It’s not easy for anyone to share an abortion story, but Andy Richter did just that on Sept. 10. Host of the second Sexy Beast, the art-themed fundraiser for Planned Parenthood L.A. (PPLA) held at The Theater at Ace Hotel, Richter took attendees at the event back to the early 1990s, when he and his then-girlfriend (and now-wife), comedian Sarah Thyre, were starring in Jill Soloway’s stage production of The Brady Bunch.
“I’d like to share a story,” he began. “In 1992, my girlfriend and I were having a rough time. We’d been performing in a show together for a couple of years, but it had come to an end, and we found ourselves living apart. She was in New York City working three jobs; I was in Chicago jobless and sleeping on my mother’s couch. The strain of living apart, and the stress of being two young people attempting to make a living as performers and writers was really taking a toll on its relationship. So when she called me to tell me that she was pregnant, it was not exactly happy news."
"Luckily for us Planned Parenthood existed," Richter continued. "My girlfriend knew that she was not ready for motherhood, and I knew that I was in no way prepared to be a father. I drove from Chicago in my battered old Toyota pick-up to be with her when she went to Planned Parenthood to terminate her pregnancy. Her choice to get an abortion was a choice that she made with assuredness. She knew that she was doing the right thing for everyone involved. But I can’t say it was easy. She was sad, and I was sad, and it was sad.
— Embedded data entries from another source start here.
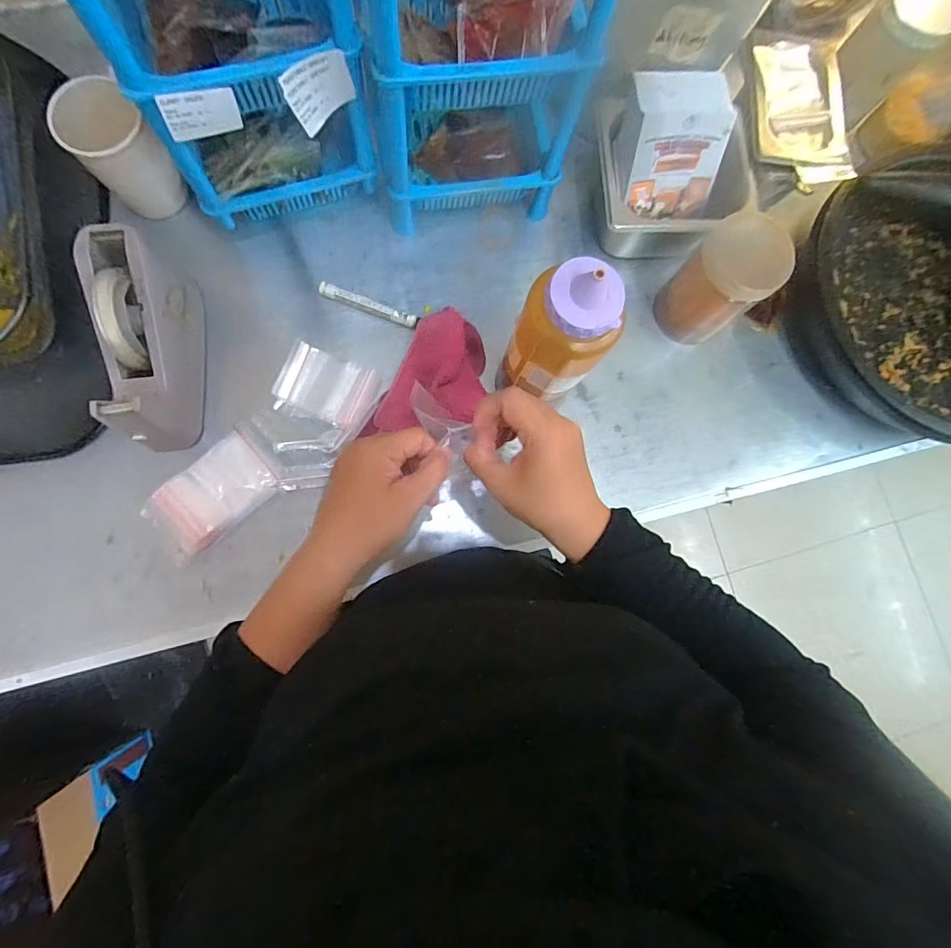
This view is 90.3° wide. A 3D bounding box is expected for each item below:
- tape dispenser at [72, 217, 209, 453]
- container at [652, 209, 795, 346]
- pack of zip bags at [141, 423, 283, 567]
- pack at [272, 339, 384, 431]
[{"bbox_3d":[-0.339,-0.133,0.487,0.081,0.100,0.207,-7,83,-7],"label":"tape dispenser"},{"bbox_3d":[0.275,-0.215,0.540,0.075,0.141,0.088,-33,86,-9],"label":"container"},{"bbox_3d":[-0.284,0.021,0.515,0.135,0.008,0.082,-41,87,-9],"label":"pack of zip bags"},{"bbox_3d":[-0.170,-0.101,0.548,0.107,0.020,0.077,18,81,-2],"label":"pack"}]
But to this day, I know that she will tell you that she made the right decision."
Richter's story took another sad turn before a very happy conclusion. "Soon after I returned to Chicago, the strain of our long-distance relationship became too much for us, and Sarah and I broke up," he said. "But then, what seems like five minutes after that, we realized that breaking up was the stupidest thing we’d ever done. So we got back together, and we got engaged, and we got married, and we had a couple kids, and a parrot and two dogs. And so far, we’ve been married for 22 wonderful years. Planned Parenthood gave two young struggling people the ability to do the thing that is in their name: We got to plan parenthood. When we could barely care for ourselves, much less a newborn, we were able to choose the time when we brought a child into our lives. Planned Parenthood allowed my wife to make the decisions she needed to make in order to control her body and her health, and maintain her life and her future. And for that, I will be eternally grateful.”
I thought this was a very poignant story, and made even more so by the fact that it was told by a male concerning how the decision to terminate an unwanted pregnancy positively affected his life.
We actually need to hear more stories from the male perspective because often these decisions are as difficult and terrifying for them as they are for the women.
And ending a pregnancy when you are not yet ready to care for a child, certainly does NOT mean that you will not go on to have a wonderful family, a wonderful marriage, and to be a wonderful mother or father.
I have known more than one couple who terminated an early pregnancy only to go on to have a house full of kids after they finished school and were financially and emotionally ready to be parents.